Accessibility and clarity

  • Color contrast on the green / orange / purple legend dots passes WCAG AA at 12px text on the white panel background.
  • Color-blind safety: The four token categories (cached / uncached / output / cache-write) use distinct hues but the legend text provides full redundancy with color.
  • Keyboard accessibility: The slider and checkbox in the toolbar are native HTML controls and are keyboard-focusable. Mermaid SVG nodes are not, but the sim does not require node interaction (no hover-to-reveal); all information is visible at all times.
  • Sequence numbering is enabled in Mermaid, which gives screen-reader users a stable referent ("turn 3") for each arrow.

Cognitive load assessment

  • Default 3-iteration view: ~10 arrows with cumulative annotations and a 7-line side panel.
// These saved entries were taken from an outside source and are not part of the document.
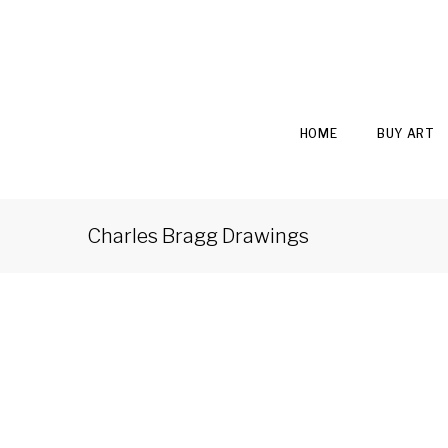
HOME
BUY ART
Charles Bragg Drawings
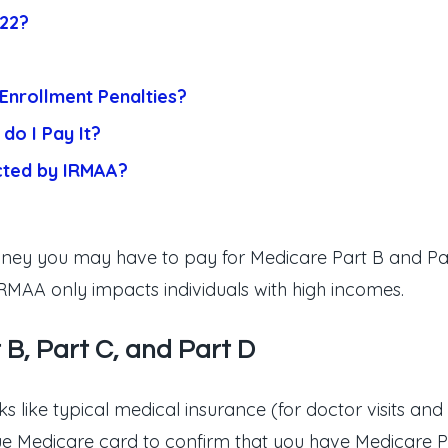
022?
Enrollment Penalties?
do I Pay It?
cted by IRMAA?
ey you may have to pay for Medicare Part B and Part
RMAA only impacts individuals with high incomes.
 B, Part C, and Part D
s like typical medical insurance (for doctor visits and 
lue Medicare card to confirm that you have Medicare P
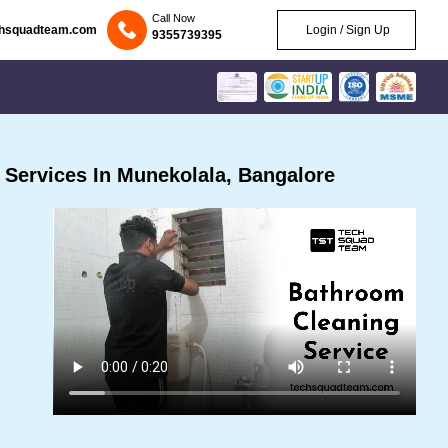
Call Now
chsquadteam.com
Login / Sign Up
9355739395
Services In Munekolala, Bangalore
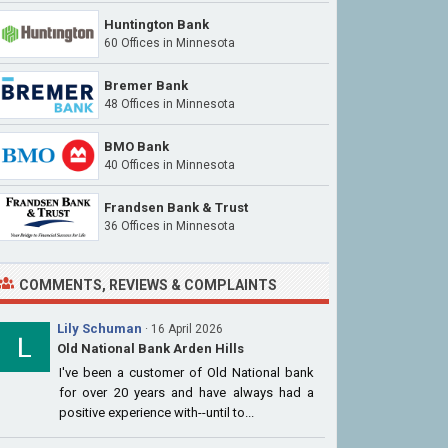
Huntington Bank
60 Offices
in Minnesota
Bremer Bank
48 Offices
in Minnesota
BMO Bank
40 Offices
in Minnesota
Frandsen Bank & Trust
36 Offices
in Minnesota
COMMENTS, REVIEWS & COMPLAINTS
Lily Schuman
· 16 April 2026
Old National Bank Arden Hills
I've been a customer of Old National bank
for over 20 years and have always had a
positive experience with--until to...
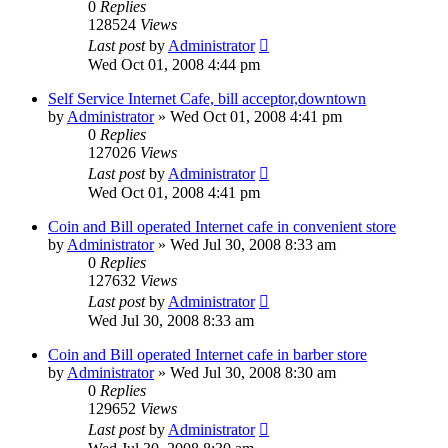
0
Replies
128524
Views
Last post
by
Administrator
Wed Oct 01, 2008 4:44 pm
Self Service Internet Cafe, bill acceptor,downtown
by
Administrator
»
Wed Oct 01, 2008 4:41 pm
0
Replies
127026
Views
Last post
by
Administrator
Wed Oct 01, 2008 4:41 pm
Coin and Bill operated Internet cafe in convenient store
by
Administrator
»
Wed Jul 30, 2008 8:33 am
0
Replies
127632
Views
Last post
by
Administrator
Wed Jul 30, 2008 8:33 am
Coin and Bill operated Internet cafe in barber store
by
Administrator
»
Wed Jul 30, 2008 8:30 am
0
Replies
129652
Views
Last post
by
Administrator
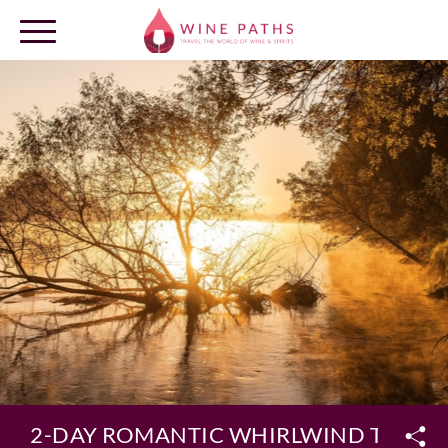
OUR DESTINATIONS
LOG IN
2-DAY ROMANTIC WHIRLWIND TOUR O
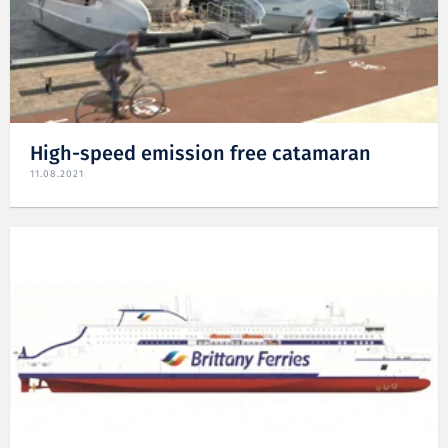
High-speed emission free catamaran
11.08.2021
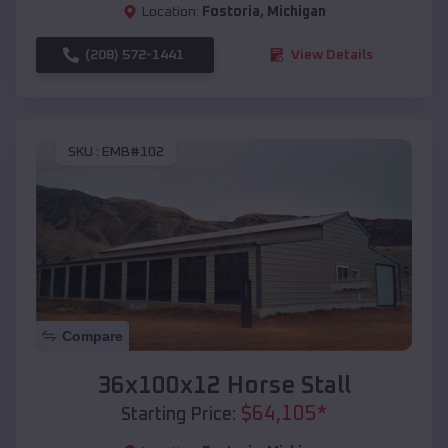
Location:
Fostoria
,
Michigan
(208) 572-1441
View Details
SKU :
EMB#102
Compare
36x100x12 Horse Stall
$
64,105
*
Starting Price:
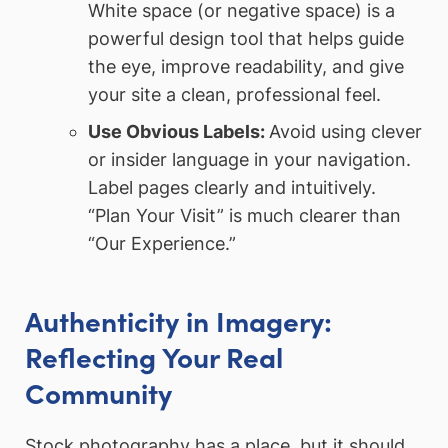
White space (or negative space) is a
powerful design tool that helps guide
the eye, improve readability, and give
your site a clean, professional feel.
Use Obvious Labels:
Avoid using clever
or insider language in your navigation.
Label pages clearly and intuitively.
“Plan Your Visit” is much clearer than
“Our Experience.”
Authenticity in Imagery:
Reflecting Your Real
Community
Stock photography has a place, but it should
Comfortably within the 7±2 working-memory range for the target audience.
  • 6-iteration view: Closer to 18 arrows. At the upper edge — the side panel summarizes, which is the right mitigation.
  • Side panel duplicates information intentionally: the diagram shows per-turn deltas, the panel shows cumulative totals. This is a feature for learners who want either view, not a bug.

Recommendation

Approve for use in Chapter 4 as currently implemented. The five gaps above are real but none block the L4 "examine" objective. Open follow-up tickets for items 1 (size sliders) and 2 (per-arrow color coding) — both would meaningfully strengthen the MicroSim with modest implementation effort.

The MicroSim makes the structural cost shape of multi-turn tool use visible in a way that the prose chapter cannot. That is exactly the bar for a competent L4 sim.